Computational Virology:
We are utilizing and developing computational pipelines for the analysis of NGS data of viral samples.
“ViReMa” (Viral Recombination Mapper) is a versatile and flexible computational pipeline for the discovery of viral recombination events in NGS datasets that employs a novel ‘moving-seed’ approach for sequence alignment (Routh et al 2014 NAR). In addition to improved speed and sensitivity over other algorithms using canonical ‘fixed-seed’ approaches, ViReMa detects substitutions and non-reference insertions, multiple recombination events and virus to host recombination. This flexibility has proven critical for mapping viral recombinations as these events rarely conform to predefined (or known) rules. Using ViReMa, we have found that after resistance to protease inhibitors had developed in HIV positive patients, virus populations haboured short duplications proximal to the proteolysis sites in the GAG protein.
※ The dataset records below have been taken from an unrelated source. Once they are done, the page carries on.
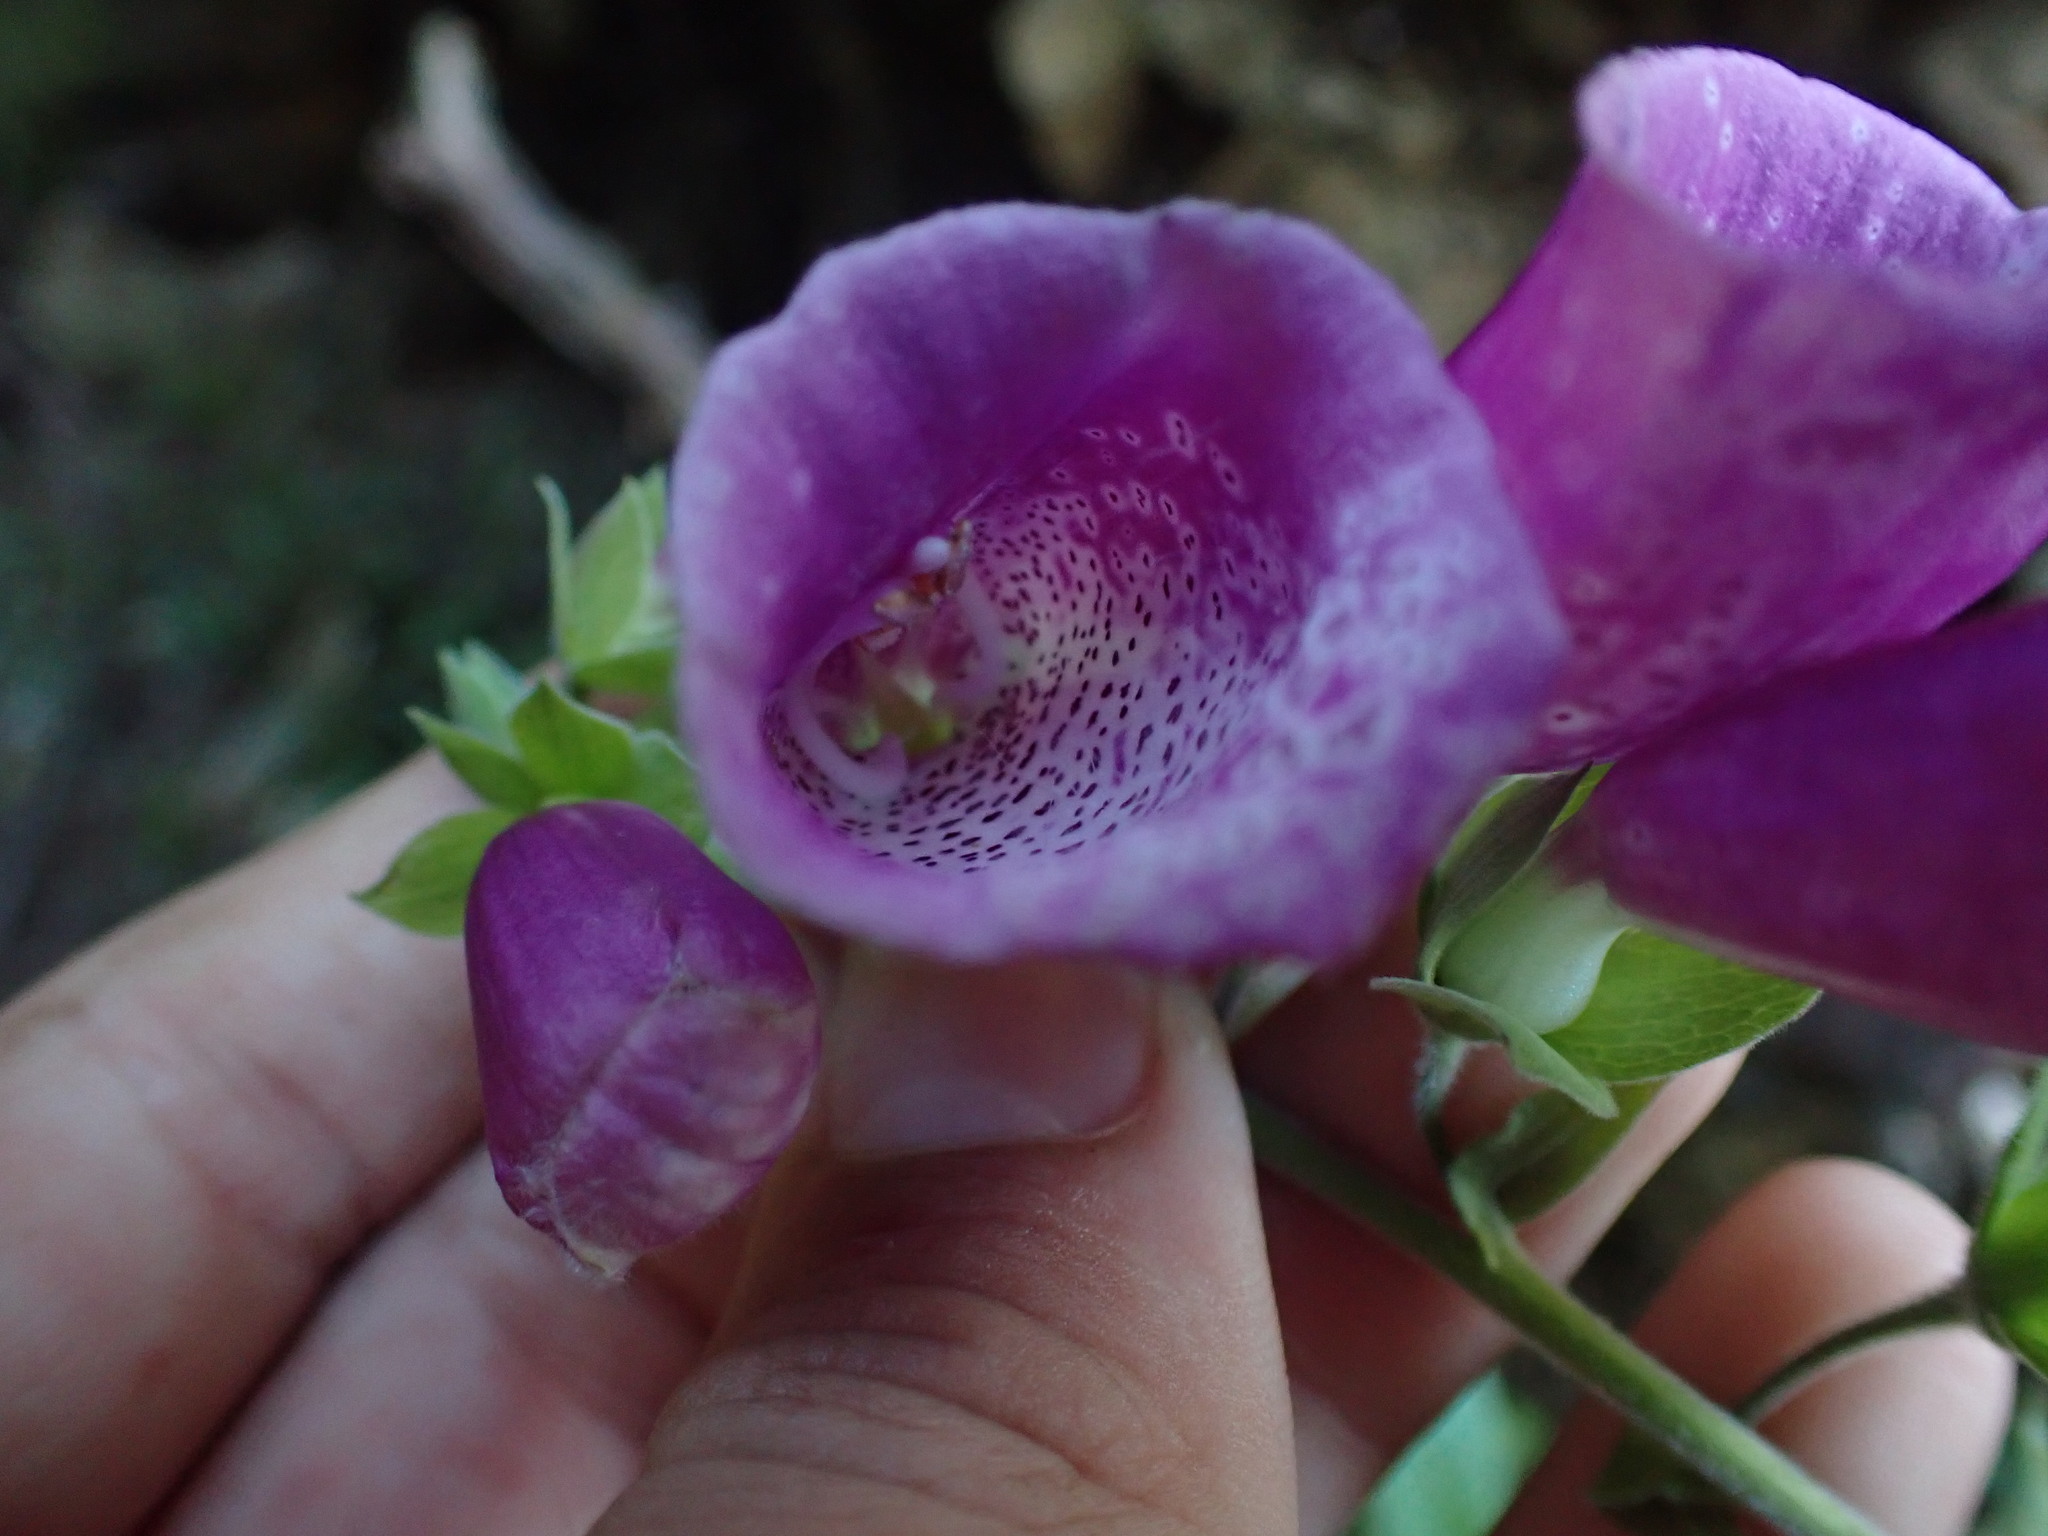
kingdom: Plantae
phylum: Tracheophyta
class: Magnoliopsida
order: Lamiales
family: Plantaginaceae
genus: Digitalis
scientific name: Digitalis purpurea
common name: Foxglove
Sourceforge-link
Routh A.*, Johnson J.E.
Nucleic Acids Research, 2014 Jan 42(2):e11
Discovery of functional genomic motif in viruses with ViReMa – a Virus Recombination Mapper for analysis of Next-Generation Sequencing data
“CoVaMa” (Co-Variation Mapper) takes NGS alignment data and populates large matrices of contingency tables that correspond to every possible pairwise interaction of nucleotides in the viral genome or amino acids in the chosen open reading frame (Routh et al. 2015 Methods). These tables are then analysed using classical linkage disequilibrium to detect and report evidence of epistasis. CoVaMa found epistatically linked loci in FHV genomic RNA grown under controlled cell culture conditions as well as correlated amino acid substitutions in the protease genes among a large cohort of HIV infected patients undergoing anti-retroviral therapy. Sourceforge-link
Routh A.*, Chang M.W., Okulicz J.F., Johnson J.E., Torbett B.E.*
Methods, 2015 Dec 91:40-47
CoVaMa: Co-Variation Mapper for disequilibrium analysis of mutant loci in viral populations using next-generation sequence data.